_TRECHO EXTRAÍDO:_
....................

Bem distante de Gizé, às margens, não do Nilo, mas do Mogi-Guaçu, nascia em 1993 na terra da Cerâmica Artística, os irmãos gêmeos Letícia e Cirillo Tangerina Bruno. Residentes no Bairro Santa Rosa e de família católica, os irmãos se tornaram referência no mundo das artes, ganhando destaque com exposições em galerias na cidade de São Paulo e no Rio de Janeiro, no Museu de Arte Moderna.

A cidade de Porto Ferreira, palco do desenvolvimento dos artistas visuais, moldou e ajudou a construir a personalidade artística dos jovens ferreirenses. Para eles, as lembranças da cidade, os primeiros estímulos artísticos, o senso estético, os interesses, a relação arte e vida, estão presentes em suas produções e todo este processo passa pelo fato de terem nascido e crescido aqui.

A exemplo disso, muito antes de terem contato com as sofisticadas vanguardas européias ou visitar os principais museus e galerias do país, foi a Igreja Matriz de São Sebastião, hoje Santuário, o responsável por aguçar os sentidos dos futuros artistas. As pinturas sacras, os acabamentos, os vitrais, a iluminação transcendental, as texturas?

Letícia e Cirilo contam que, não raras as vezes, eles se abstraiam dos ritos religiosos para contemplar as belezas dos quatro cantos do templo. Segundo o que relatam, Narciso, marceneiro e avô paterno dos gêmeos, teria participado da construção do suntuoso amadeirado teto da Igreja. O famoso escorregador aos pés de Pedro e Paulo também fez parte da infância dos artistas que, como muitas outras crianças, se divertiram com os repetidos deslizes da construção.

O fascínio pelo espaço não se encerrou na infância, até hoje quando no Centro da cidade, o Santuário é visitado pelos irmãos na expectativa de contemplar o cintilar das cores transpassando os vitrais laterais. Sentidos, cores e texturas?

A atenção aos detalhes, ao manual, às formas, à beleza das coisas, foi em grande parte influenciada, na visão dos irmãos, pelos seus avós. Dona Leonor, companheira de seu Narciso, era uma caprichosa crocheteira profissional. Do lado materno, Vó Laura e Vô Zé também influenciaram o lado artísticos dos gêmeos, ela com "o olhar bonito para a vida", atenta aos detalhes por mais simples que fosse, ele frequentando um grupo de Catira, na companhia do seu José Reginaldo, do Roberto Lara e do Doca Tangerina.

....................

_O QUE FAZER:_ Reproduza sem alterações a parte do texto sobre os gêmeos de Porto Ferreira que começa nas palavras "O fascínio pelo" e vai até as palavras "cores e texturas?", inclusive.

_TRECHOS DAS ENTRADAS:_
....................

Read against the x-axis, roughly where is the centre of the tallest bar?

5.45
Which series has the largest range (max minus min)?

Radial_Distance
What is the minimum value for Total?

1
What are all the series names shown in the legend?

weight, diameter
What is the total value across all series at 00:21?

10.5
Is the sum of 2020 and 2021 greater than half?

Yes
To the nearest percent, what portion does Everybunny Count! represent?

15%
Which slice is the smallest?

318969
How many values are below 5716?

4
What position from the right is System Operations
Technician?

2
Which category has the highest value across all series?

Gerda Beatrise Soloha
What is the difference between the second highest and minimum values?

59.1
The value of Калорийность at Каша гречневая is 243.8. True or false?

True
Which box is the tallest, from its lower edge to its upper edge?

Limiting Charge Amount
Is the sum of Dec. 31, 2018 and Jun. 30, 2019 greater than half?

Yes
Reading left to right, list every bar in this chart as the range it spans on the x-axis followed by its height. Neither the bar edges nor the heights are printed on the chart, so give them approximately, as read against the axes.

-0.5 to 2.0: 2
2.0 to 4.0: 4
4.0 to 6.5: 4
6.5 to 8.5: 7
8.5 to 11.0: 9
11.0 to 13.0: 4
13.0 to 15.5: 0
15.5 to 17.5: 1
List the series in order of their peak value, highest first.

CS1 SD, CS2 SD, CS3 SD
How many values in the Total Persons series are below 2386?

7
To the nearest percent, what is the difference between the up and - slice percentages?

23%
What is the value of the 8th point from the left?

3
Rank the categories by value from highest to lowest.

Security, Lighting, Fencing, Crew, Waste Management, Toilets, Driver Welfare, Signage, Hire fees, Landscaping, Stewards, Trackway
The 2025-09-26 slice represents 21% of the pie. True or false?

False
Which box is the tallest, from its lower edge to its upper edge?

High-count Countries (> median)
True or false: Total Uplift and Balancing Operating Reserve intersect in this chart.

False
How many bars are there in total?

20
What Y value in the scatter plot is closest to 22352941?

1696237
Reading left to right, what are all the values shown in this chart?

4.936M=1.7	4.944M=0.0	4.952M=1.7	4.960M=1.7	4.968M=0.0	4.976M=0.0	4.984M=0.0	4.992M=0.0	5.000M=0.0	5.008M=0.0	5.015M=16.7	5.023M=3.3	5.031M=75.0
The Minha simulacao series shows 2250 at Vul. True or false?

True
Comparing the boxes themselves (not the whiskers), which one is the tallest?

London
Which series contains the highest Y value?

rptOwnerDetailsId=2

....................

_TAREFA CONCLUÍDA:_
O fascínio pelo espaço não se encerrou na infância, até hoje quando no Centro da cidade, o Santuário é visitado pelos irmãos na expectativa de contemplar o cintilar das cores transpassando os vitrais laterais. Sentidos, cores e texturas?